Afterward, all I could say was, “Thanks.” McEwan’s prose is beautiful without the slightest hint of showiness, exposing successive layers of meaning and nuance with the exactitude of a scalpel. The very title of the book is a twist that is not revealed until an ending that hits like a punch to the solar plexus, the coda to a spiraling tragedy that unfolds between a summer’s day in 1935 and the midst of the carnage of World War II — all the result of a precocious child’s misinterpretation of a single moment that is beyond any child’s understanding.
Personal Memoirs of U.S. Grant. This is the book I finished most recently, and I’ll say at the outset that it probably isn’t for everyone. I really didn’t think it was for me, either, as I’m not much for the details of military campaigns, which is largely what the book consists of, but when it comes recommended by Mark Twain, I have to figure it’s worth getting around to eventually.

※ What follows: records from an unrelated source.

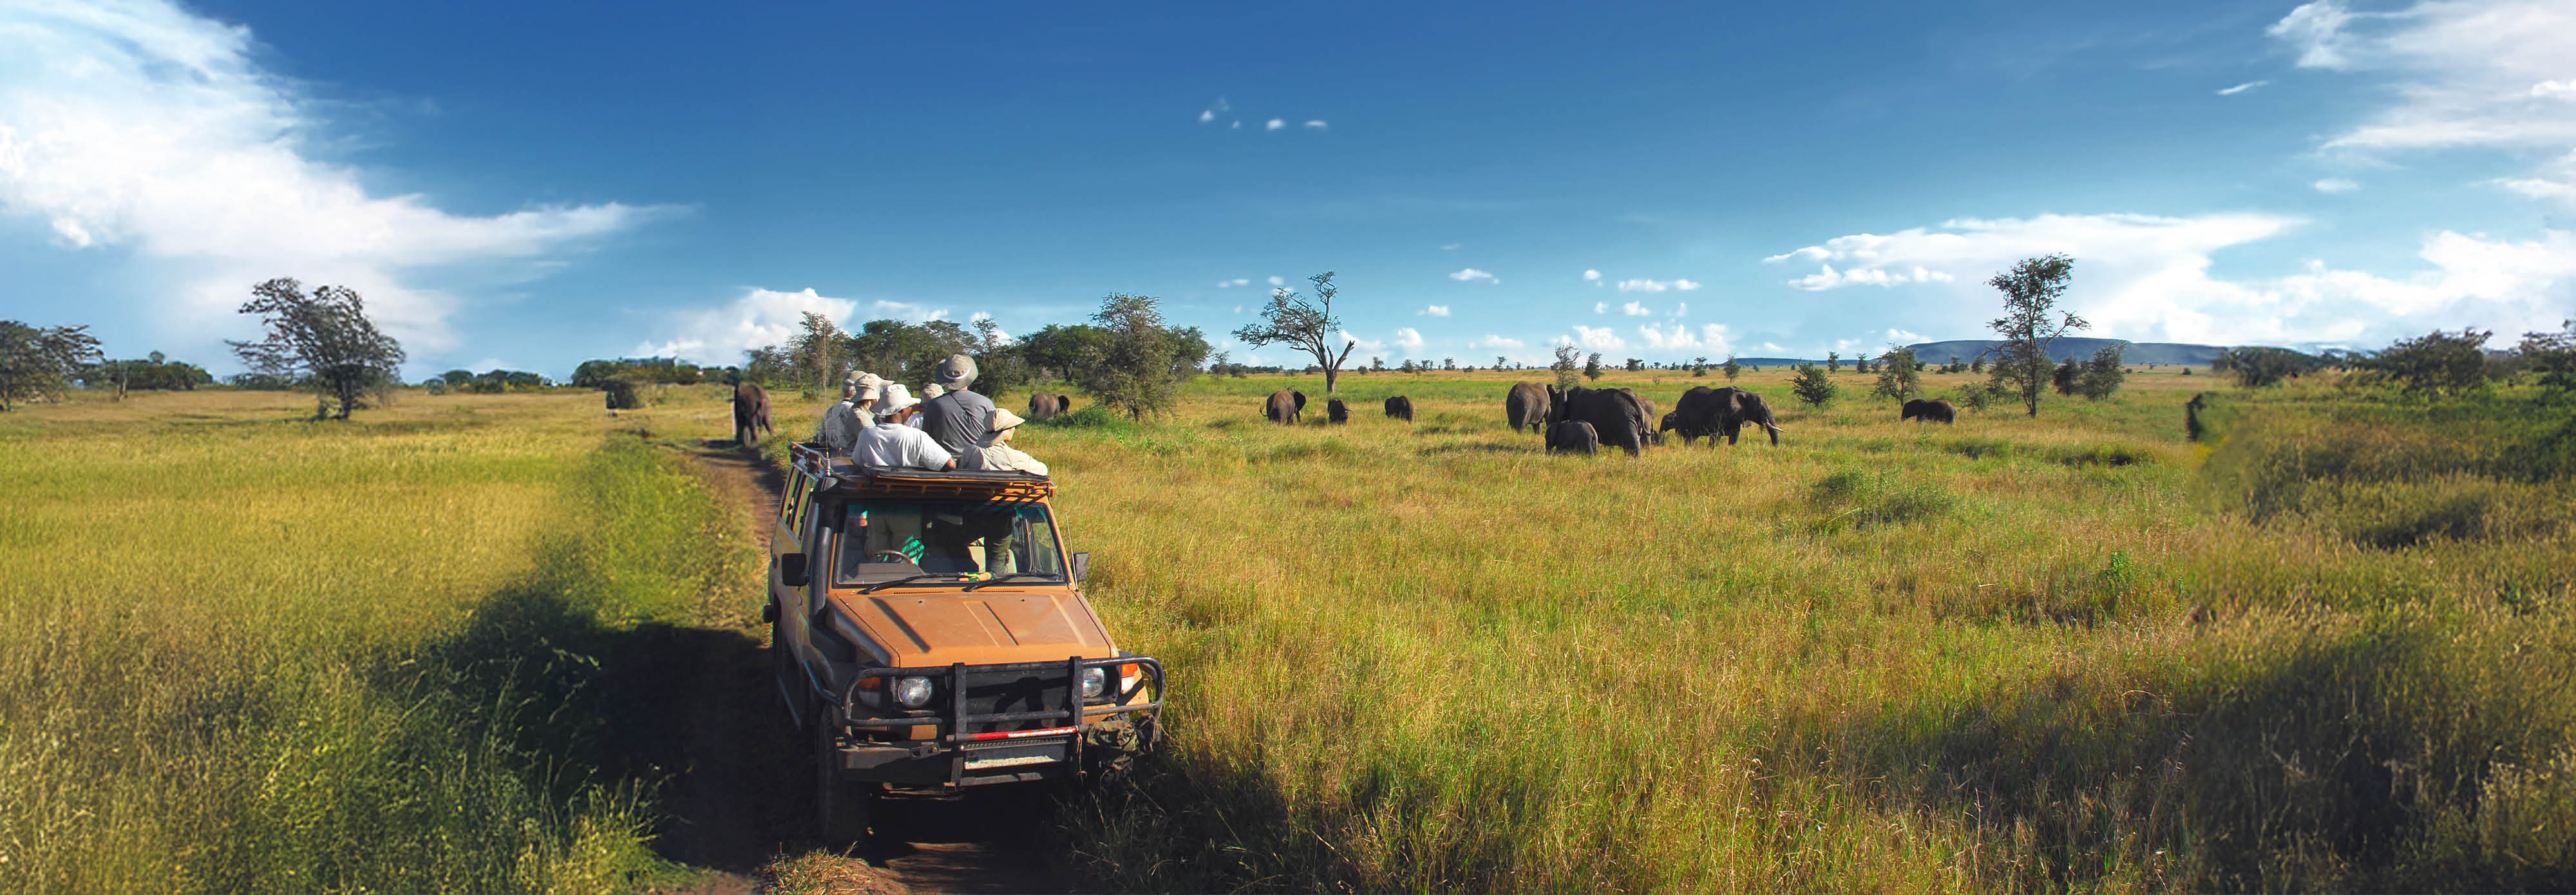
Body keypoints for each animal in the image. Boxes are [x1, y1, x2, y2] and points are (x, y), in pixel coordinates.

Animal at [1547, 385, 1649, 456]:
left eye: (1552, 406)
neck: (1568, 393)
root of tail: (1637, 407)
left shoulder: (1576, 410)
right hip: (1635, 421)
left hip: (1626, 420)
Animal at [1668, 386, 1782, 447]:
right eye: (1759, 407)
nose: (1776, 447)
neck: (1745, 394)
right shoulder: (1720, 413)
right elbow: (1715, 437)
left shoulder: (1737, 418)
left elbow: (1734, 438)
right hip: (1683, 417)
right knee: (1687, 437)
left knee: (1693, 437)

Grant finished the book in 1885 as he was dying of cancer, and roughly three-quarters of it is spent recounting his experience of the Civil War. His prose style is straightforward and unpretentious, but amidst his accounts of strategy, troop movements, battles and military politics, Grant’s utter and unpretentious humanity shines through. “Nations, like individuals, are punished for their transgressions,” he wrote. “We got our punishment in the most sanguinary and expensive war of modern times.” Near the end of the book, he wrote of his reaction to the assassination of President Lincoln, whom he had been invited to accompany to Ford’s Theater on that tragic evening:
It would be impossible for me to describe the feeling that overcame me at the news of…the assassination of the President. I knew his goodness of heart, his generosity, his yielding disposition, his desire to have everybody happy, and above all his desire to see all the people of the United States enter again upon the full privileges of citizenship with equality among all. I knew also the feeling that Mr. Johnson had expressed in his speeches and conversation against the Southern people, and I feared that his course towards them would be such as to repel, and make them unwilling citizens; and if they became such they would remain so for a long while. I felt that reconstruction had been set back, no telling how far.

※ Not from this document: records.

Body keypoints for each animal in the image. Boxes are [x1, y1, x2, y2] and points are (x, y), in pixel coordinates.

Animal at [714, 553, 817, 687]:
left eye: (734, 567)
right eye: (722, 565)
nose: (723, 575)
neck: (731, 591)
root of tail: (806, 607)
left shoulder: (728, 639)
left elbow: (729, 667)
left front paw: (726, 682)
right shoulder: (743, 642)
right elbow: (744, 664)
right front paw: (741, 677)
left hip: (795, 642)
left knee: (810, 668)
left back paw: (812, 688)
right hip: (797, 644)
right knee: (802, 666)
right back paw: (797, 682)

Angels at the Gate, by T.K. Thorne. Folks in Birmingham know this author best as Teresa Thorne, retired Birmingham Police captain and head of the downtown CAPS patrol program since its inception. She’s also an outstanding writer of both fiction and nonfiction, as this novel, published in the spring of 2015, demonstrates with authority.

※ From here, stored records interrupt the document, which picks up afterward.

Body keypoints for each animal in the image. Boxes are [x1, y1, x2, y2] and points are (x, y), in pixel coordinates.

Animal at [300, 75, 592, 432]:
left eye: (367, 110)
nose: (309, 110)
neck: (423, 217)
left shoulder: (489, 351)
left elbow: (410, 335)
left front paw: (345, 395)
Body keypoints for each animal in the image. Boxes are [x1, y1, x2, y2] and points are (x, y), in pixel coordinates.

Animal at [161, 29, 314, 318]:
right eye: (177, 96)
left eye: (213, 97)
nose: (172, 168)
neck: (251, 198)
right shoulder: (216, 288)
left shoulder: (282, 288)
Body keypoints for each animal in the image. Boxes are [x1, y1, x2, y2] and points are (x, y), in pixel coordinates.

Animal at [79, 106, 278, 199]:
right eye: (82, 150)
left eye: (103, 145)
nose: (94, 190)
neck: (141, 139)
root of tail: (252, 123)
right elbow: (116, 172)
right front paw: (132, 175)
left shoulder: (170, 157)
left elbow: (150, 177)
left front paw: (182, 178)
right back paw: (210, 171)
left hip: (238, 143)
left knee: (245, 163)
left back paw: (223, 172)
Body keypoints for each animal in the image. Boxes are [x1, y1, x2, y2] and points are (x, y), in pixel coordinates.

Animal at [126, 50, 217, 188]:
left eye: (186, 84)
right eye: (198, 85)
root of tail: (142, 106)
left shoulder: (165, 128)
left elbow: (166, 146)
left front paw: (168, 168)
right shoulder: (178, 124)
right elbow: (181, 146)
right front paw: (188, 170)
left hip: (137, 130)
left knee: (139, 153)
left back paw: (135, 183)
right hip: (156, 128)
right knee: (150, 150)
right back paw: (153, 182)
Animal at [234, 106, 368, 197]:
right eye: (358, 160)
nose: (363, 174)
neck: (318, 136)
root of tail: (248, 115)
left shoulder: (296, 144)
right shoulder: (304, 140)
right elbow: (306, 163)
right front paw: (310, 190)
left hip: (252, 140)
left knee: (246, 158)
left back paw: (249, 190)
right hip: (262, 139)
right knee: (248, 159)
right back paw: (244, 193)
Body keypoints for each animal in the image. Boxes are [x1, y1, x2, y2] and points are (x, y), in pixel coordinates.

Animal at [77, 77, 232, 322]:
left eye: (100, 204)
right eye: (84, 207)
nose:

Angels at the Gate is set at the time of the destruction of Sodom and Gomorrah, as told in the Bible. Thorne relies on both biblical and historical accounts, underpinned by exhaustive research into each, as well as her considerable storytelling powers. The book’s hero is Adira, a girl of a nomadic tribe who has been raised by her widowed father as a boy. Approaching womanhood, and faced with her father’s murder and the loss of all she has known, Adira must make decisions about her future as her very life hangs in the balance.
Thorne handles her material, which culminates amid the conflagration in Sodom, with a hand that achieves a deft balance between storytelling and history, and between wrenching drama and gentle humor. Do yourself a favor — and support a local writer — by picking up a copy of this fine book.